I didn’t see the point of Friendster, at least not at first. My come-to-Jesus moment happened a few months later, when I realized that my recently-ex boyfriend had posted a profile that did not list his dating status as single. That’s a story for another time. This story is about my Friendster profile, the one I wrote up in a fit of pique, annoyed that I had to go through the seemingly pointless motions of putting myself into some kind of digital hipster yearbook. Occupation? Keeping myself occupied. Favorite books? Several. Favorite movies? Several again, but as long as we’re on the subject, I take issue with the descriptive “favorite.” And so on. Then I came to the essay portion of the profile, “About Me,” and below that, “Who I Want to Meet.” It was late, I was waiting for my photo to upload, which was taking forever, and both these questions seemed at once vast and defeating. How does a person account for herself so briefly; how does she enumerate the qualities she seeks in others? Coincidentally, I was listening to Hole. The track “Doll Parts” cued itself, my photo finished uploading, and the clock blinked a late minute past three at me. About me: I fake it so real I am beyond fake. Who I want to meet: Someday, you will ache like I ache. I folded up my laptop and went to bed.

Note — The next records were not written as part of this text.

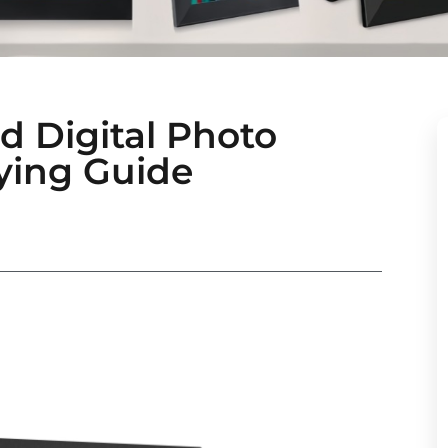
d Digital Photo
ying Guide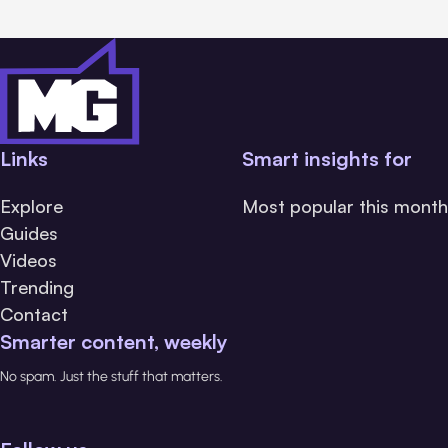
Links
Smart insights for
Explore
Most popular this month
Guides
Videos
Trending
Contact
Smarter content, weekly
No spam. Just the stuff that matters.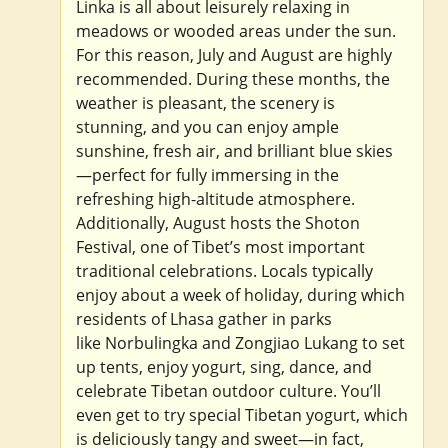
Linka is all about leisurely relaxing in
meadows or wooded areas under the sun.
For this reason, July and August are highly
recommended. During these months, the
weather is pleasant, the scenery is
stunning, and you can enjoy ample
sunshine, fresh air, and brilliant blue skies
—perfect for fully immersing in the
refreshing high-altitude atmosphere.
Additionally, August hosts the Shoton
Festival, one of Tibet’s most important
traditional celebrations. Locals typically
enjoy about a week of holiday, during which
residents of Lhasa gather in parks
like Norbulingka and Zongjiao Lukang to set
up tents, enjoy yogurt, sing, dance, and
celebrate Tibetan outdoor culture. You’ll
even get to try special Tibetan yogurt, which
is deliciously tangy and sweet—in fact,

As soon as a week later, Friendster message alerts were piling up in my inbox. I’m still not sure whether the legions of dubious men who cold-contacted me realized that the “About Me” line was a lyric from “Doll Parts,” and ditto the phrase I stole for “Who I Want to Meet.” No one ever brought it up. What I can say for certain was that they took the sentiments seriously. Every single guy seemed to be looking for the kind of girl who cuts herself. Introspective, gloomy, in love with her own bruised sensitivity. There’s probably a tablespoon or two of that in me, but I am definitely not that girl. And neither is Courtney Love. I mean, if you actually listen to ‘Doll Parts,” the line “you will ache like I ache” isn’t meant as sympathy, it’s meant as a threat. Someday, you will ache like I ache. I will make you ache. You are messing with my head, and I am going to hurt you. I will kick your ass up and down this house. I love Courtney for that line. It’s the moment in the song where she makes clear, once and for all, that she’s not interested in playing victim.

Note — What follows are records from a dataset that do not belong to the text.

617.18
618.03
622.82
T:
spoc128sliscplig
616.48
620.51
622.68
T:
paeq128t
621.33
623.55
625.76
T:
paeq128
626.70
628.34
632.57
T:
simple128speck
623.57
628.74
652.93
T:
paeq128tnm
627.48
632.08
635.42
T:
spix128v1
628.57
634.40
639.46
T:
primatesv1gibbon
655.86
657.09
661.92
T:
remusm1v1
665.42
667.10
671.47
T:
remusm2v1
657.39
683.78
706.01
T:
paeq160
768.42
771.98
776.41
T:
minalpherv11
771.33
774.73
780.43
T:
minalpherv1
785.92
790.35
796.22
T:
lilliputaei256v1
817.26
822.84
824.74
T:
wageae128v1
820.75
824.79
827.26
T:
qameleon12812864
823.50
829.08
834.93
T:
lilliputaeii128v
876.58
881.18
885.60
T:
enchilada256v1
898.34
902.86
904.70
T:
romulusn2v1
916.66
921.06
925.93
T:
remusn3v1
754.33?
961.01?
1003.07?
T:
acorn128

Sigh. If only everything about Courtney rang as true and fierce as that one line. She just can’t outrun hell, Courtney, she got some credit in the straight world and obliterated everything she kissed, and thus the onetime riot grrl has become this other kind of icon, one who basks in the glow of tragedy. Think, Marilyn Monroe; think Judy Garland. Except, obviously, Courtney Love is not dead. Flip through Hedi Slimane’s new book of photographs of Courtney, Portrait of a Performer, and you can see the diamond-hard glint of defiant life peeking out from behind her eyes. It’s the only real thing left of her, I think – everything else has been Botoxed, collagen-injected, methadoned, court-ordered, lipo-sucked and red carpeted into submission. This is a shame for many reasons, not the least of which that Courtney is at her best when she’s allowed to be her messy worst. “Doll Parts,” for example, possibly the greatest song ever written about trying to keep it together while you’re falling apart. Or “Plump,” the only anthem I can think of that’s about hating pregnancy. And even if Kurt wrote half the album, Live Through This remains a testament to Courtney’s power to make genius from horror, a concept record about going down in style, fists pumped, middle fingers up and proud and facing back at the ones who fucked you over. Someday, you will ache like I ache. Any Friendster who doesn’t get that line doesn’t get to be my friend.